Solmir wrenched himself away, but she was faster still. Neve opened a frost-laced hand between them like she was offering him something, and her offering was a bramble, flecked with dagger-long thorns, wrapping around his neck, a collar he couldn’t pull out of.

But Solmir didn’t look afraid, not in the slightest. Instead, he looked almost pleased. “Oh, yes,” he murmured. “It looks like this is going to work out just fine.”

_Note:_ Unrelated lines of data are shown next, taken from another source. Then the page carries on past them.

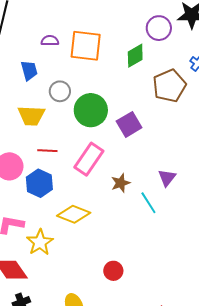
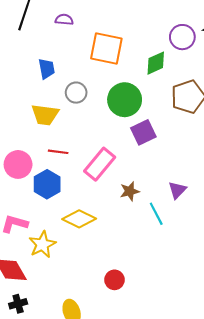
purple semicircle: (50, 41) -> (64, 20), moved
green circle: (91, 110) -> (125, 100), moved

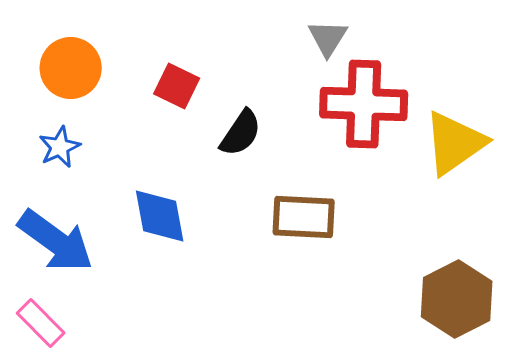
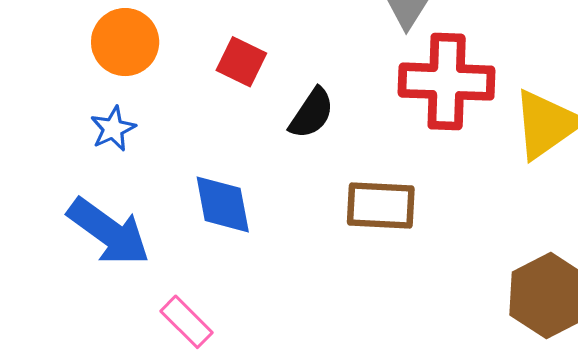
pink rectangle: (41, 323) -> (187, 322), moved

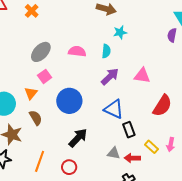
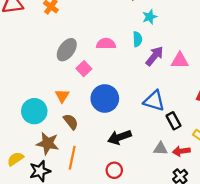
pink square: (45, 76) -> (84, 69), moved
purple arrow: (110, 77) -> (154, 56), moved
black arrow: (78, 138) -> (119, 137), turned -145
orange line: (40, 161) -> (72, 158), moved

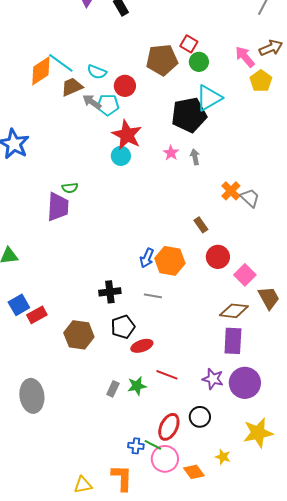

“You told me you had nothing to do with my mother’s death.” Neve’s voice was so calm. That was a difference between her and Red, one of many—Red wore her emotions where everyone could see, making no attempt to hide them. Neve was skilled in burying them deep, far down and distant, something to be dealt with later if they were dealt with at all.

“I didn’t.” Solmir’s voice was just as calm, despite the shadow-made thorns digging into his neck. “The killings were all Kiri. But that was the moment you knew. The moment you were sure that whatever was happening was bigger than what you’d planned for. And you did nothing to stop it.”

“Neither did you.” Neve’s fingers twitched; the thorns around Solmir’s throat tightened, enough that she saw the flicker of a grimace at his mouth. “You said you tried to do this in a way that didn’t hurt me, but when you saw that it did, you did nothing.”

“Did you want me to?” His face was all harsh angles. “You never asked me to stop any of it.”

Her lips lifted back from her teeth. “I can’t be your conscience.”

A spark in his eye, a snarl to match hers. “And I can’t be your spine.”

They stood there, locked together by magic, a Queen and a King and the darkness of an underworld.

“It was always going to come to this.” Solmir shifted, his collar of thorns digging into his skin. One pushed in at his throat, enough to pucker, not quite enough to pierce. “It was always going to come down to you to stop them, to annihilate them so that they can’t make a world in their image. It was always going to be you and Redarys.”